The team determined that in the first several days after Hurricane Harvey, the land around Houston lowered in elevation by as much as 20 millimeters. The GPS data also tracked a clear pattern of land subsidence that migrated across the Gulf Coast over a seven-day period, consistent with the position of Hurricane Harvey. Following this initial land subsidence, measurements from GPS stations found that Earth’s surface gradually rose back up, indicating water was draining and evaporating from land — just as a mattress behaves when you slowly stand up and remove your weight from it.

To detect Earth’s mattress-like response to changes in water mass, the team first had to process the GPS data to remove systematic errors called common mode error (CME). CME acts essentially as “noise” that masks the hydrologic signal. Using an independent component-analysis filter, the team was able to statistically separate the raw GPS data into CME and hydrologic signals. This allowed them to discard the signal that was noise and extract the subtle hydrologic signal they sought.

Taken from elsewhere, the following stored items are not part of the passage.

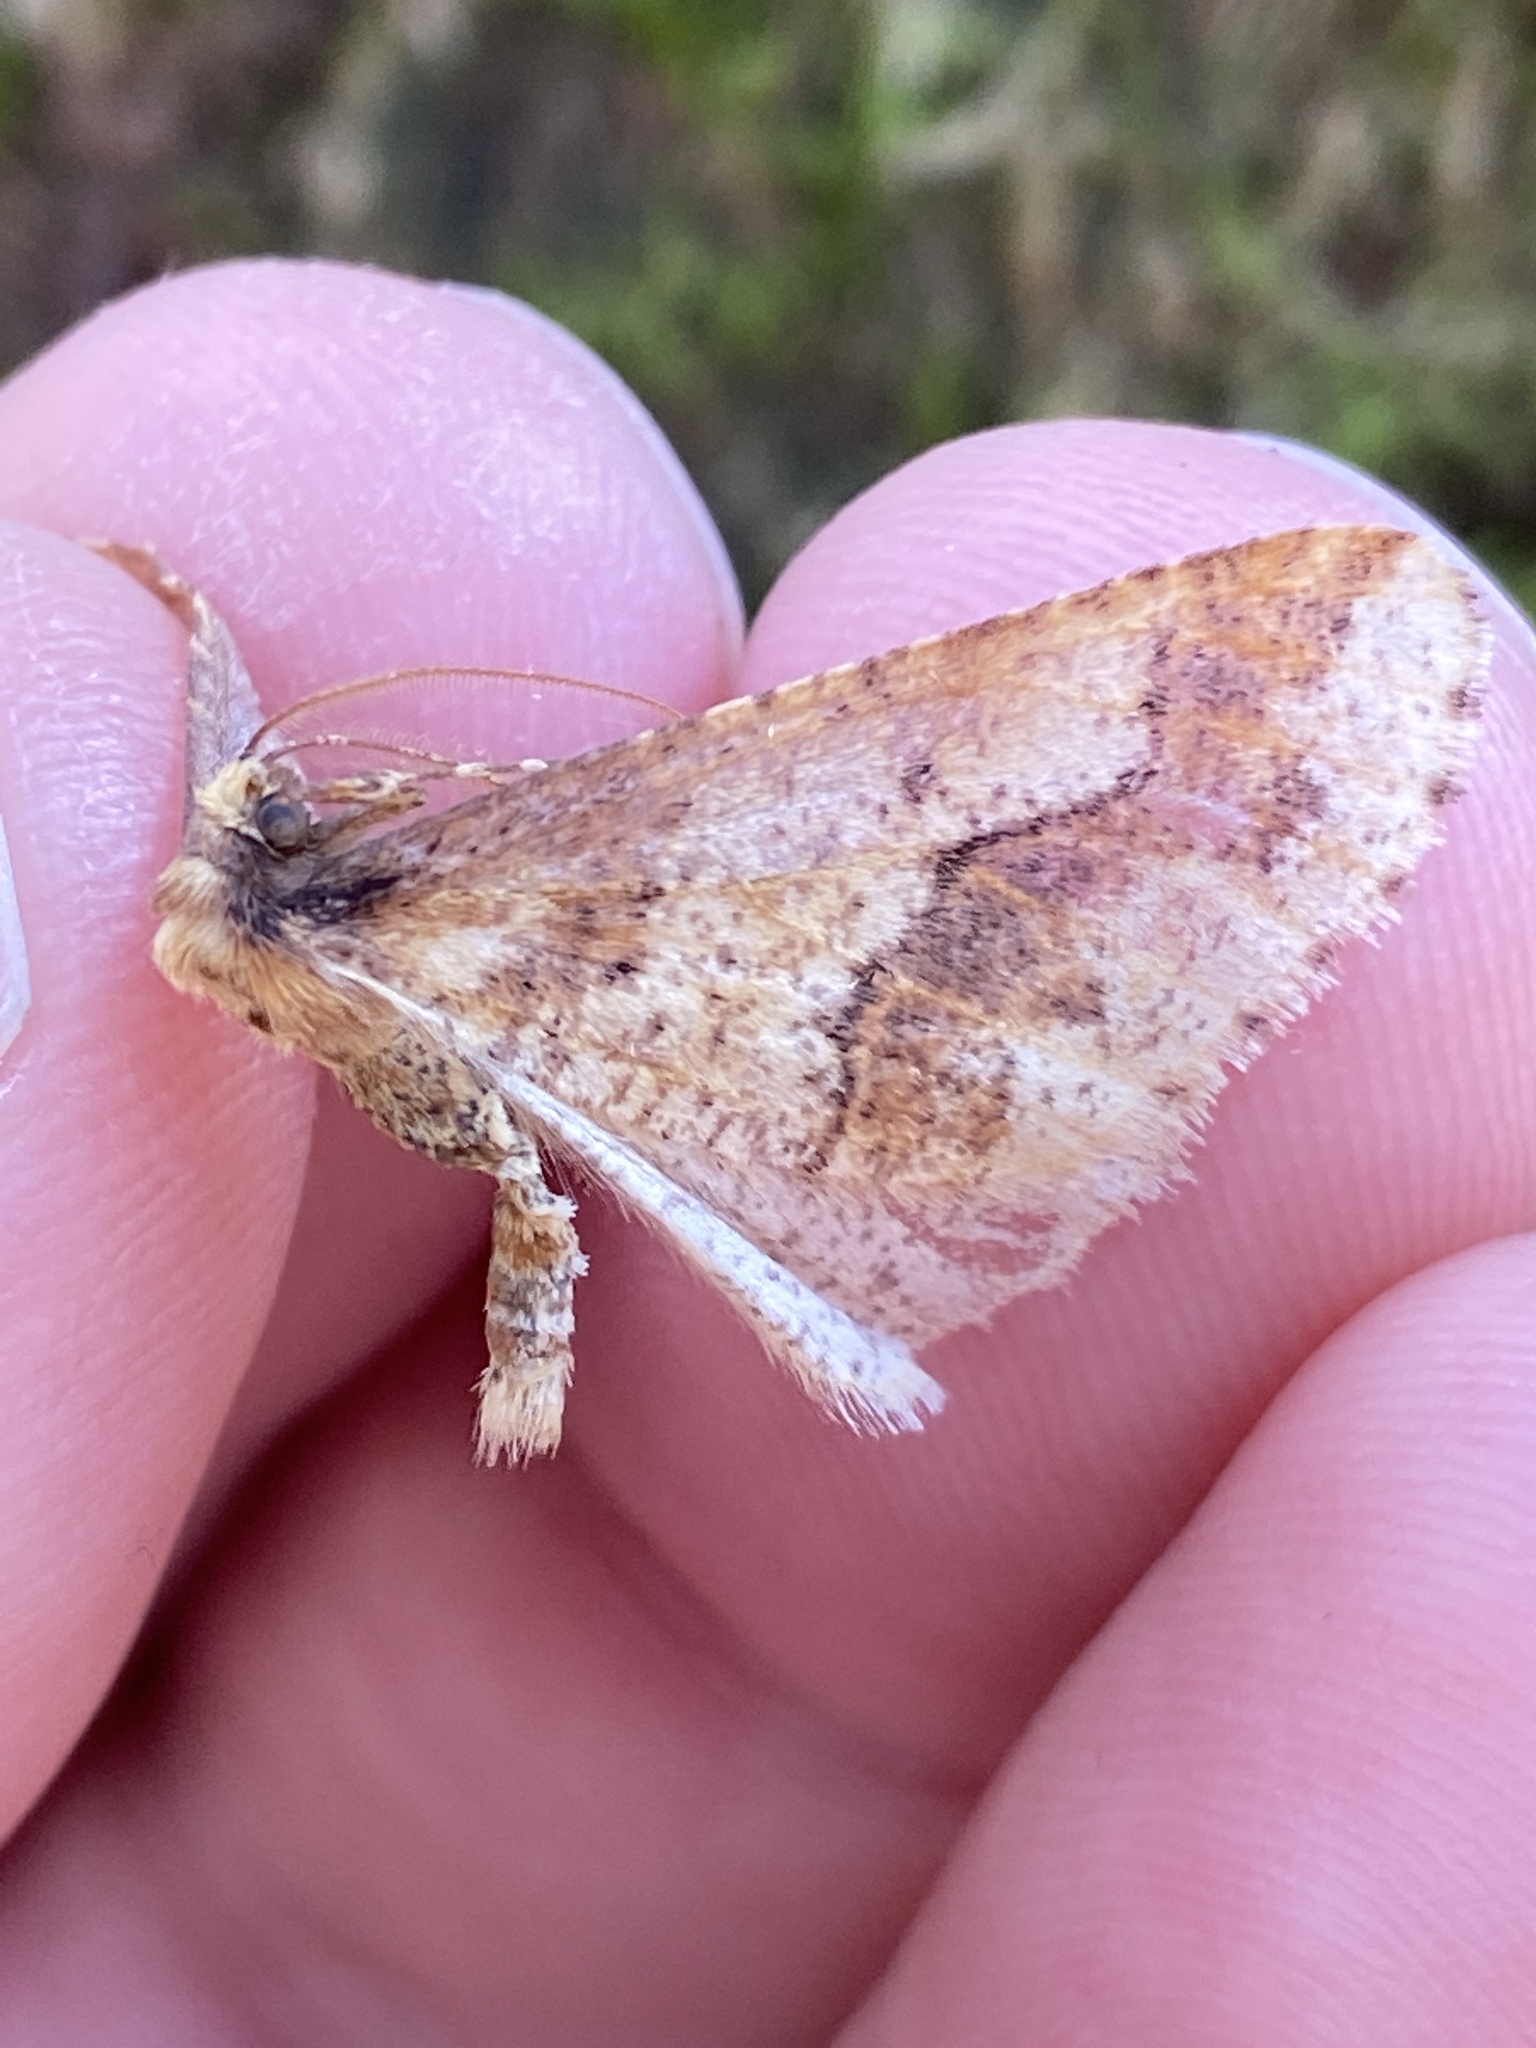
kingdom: Animalia
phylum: Arthropoda
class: Insecta
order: Lepidoptera
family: Geometridae
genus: Erannis
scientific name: Erannis defoliaria
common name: Mottled umber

With the filtered GPS data, scientists were able to determine the daily magnitude and location of the surface depression and from this calculate the daily mass of water that caused it.

Why It Matters

The study demonstrates — for the first time — that it is possible to robustly quantify daily changes in water storage following extreme precipitation events like major hurricanes. It allows us to see how much water is temporarily stored on land after a major hurricane, where it is stored, and how long it takes for stored water to dissipate over time.

Scientists wanting to understand how the hydrologic system behaves in response to large storms benefit from this information, but so do water and flood managers. If they know how much water was stored on land and how long it took for the water to dissipate after a major precipitation event, they have a clearer understanding of what to expect when the next major, rain-intensive storm hits — and can prepare accordingly.